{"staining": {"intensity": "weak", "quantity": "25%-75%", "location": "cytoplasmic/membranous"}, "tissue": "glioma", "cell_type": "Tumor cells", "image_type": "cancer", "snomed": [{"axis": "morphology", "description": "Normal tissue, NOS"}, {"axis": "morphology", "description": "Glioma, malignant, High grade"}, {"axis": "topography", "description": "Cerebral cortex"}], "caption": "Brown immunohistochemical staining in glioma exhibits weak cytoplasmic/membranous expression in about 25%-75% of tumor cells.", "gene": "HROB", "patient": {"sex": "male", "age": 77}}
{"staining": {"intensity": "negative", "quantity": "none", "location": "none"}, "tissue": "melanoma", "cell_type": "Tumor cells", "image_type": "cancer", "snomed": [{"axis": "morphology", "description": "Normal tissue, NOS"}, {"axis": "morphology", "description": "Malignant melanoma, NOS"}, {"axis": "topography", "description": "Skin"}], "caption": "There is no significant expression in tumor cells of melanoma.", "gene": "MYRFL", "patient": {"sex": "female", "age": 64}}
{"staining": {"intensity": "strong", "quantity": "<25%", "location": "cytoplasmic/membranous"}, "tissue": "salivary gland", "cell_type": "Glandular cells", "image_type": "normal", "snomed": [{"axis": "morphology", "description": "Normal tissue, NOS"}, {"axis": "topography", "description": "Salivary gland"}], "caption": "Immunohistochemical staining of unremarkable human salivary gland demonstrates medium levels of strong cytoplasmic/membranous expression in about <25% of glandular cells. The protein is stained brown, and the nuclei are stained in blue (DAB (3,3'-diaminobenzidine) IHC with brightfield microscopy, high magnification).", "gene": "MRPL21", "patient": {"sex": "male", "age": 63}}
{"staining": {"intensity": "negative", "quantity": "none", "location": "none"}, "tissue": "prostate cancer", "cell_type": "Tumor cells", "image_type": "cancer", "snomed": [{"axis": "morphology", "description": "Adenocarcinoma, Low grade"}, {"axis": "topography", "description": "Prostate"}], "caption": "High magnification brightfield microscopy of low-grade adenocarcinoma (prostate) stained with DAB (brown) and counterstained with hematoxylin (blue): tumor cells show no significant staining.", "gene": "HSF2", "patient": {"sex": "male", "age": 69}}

• Assignment
The lines from the one containing "staining of unremarkable" through the final line of the listing above are to be repeated exactly, and nothing else is to be printed.

• Exercise output
{"staining": {"intensity": "strong", "quantity": "<25%", "location": "cytoplasmic/membranous"}, "tissue": "salivary gland", "cell_type": "Glandular cells", "image_type": "normal", "snomed": [{"axis": "morphology", "description": "Normal tissue, NOS"}, {"axis": "topography", "description": "Salivary gland"}], "caption": "Immunohistochemical staining of unremarkable human salivary gland demonstrates medium levels of strong cytoplasmic/membranous expression in about <25% of glandular cells. The protein is stained brown, and the nuclei are stained in blue (DAB (3,3'-diaminobenzidine) IHC with brightfield microscopy, high magnification).", "gene": "MRPL21", "patient": {"sex": "male", "age": 63}}
{"staining": {"intensity": "negative", "quantity": "none", "location": "none"}, "tissue": "prostate cancer", "cell_type": "Tumor cells", "image_type": "cancer", "snomed": [{"axis": "morphology", "description": "Adenocarcinoma, Low grade"}, {"axis": "topography", "description": "Prostate"}], "caption": "High magnification brightfield microscopy of low-grade adenocarcinoma (prostate) stained with DAB (brown) and counterstained with hematoxylin (blue): tumor cells show no significant staining.", "gene": "HSF2", "patient": {"sex": "male", "age": 69}}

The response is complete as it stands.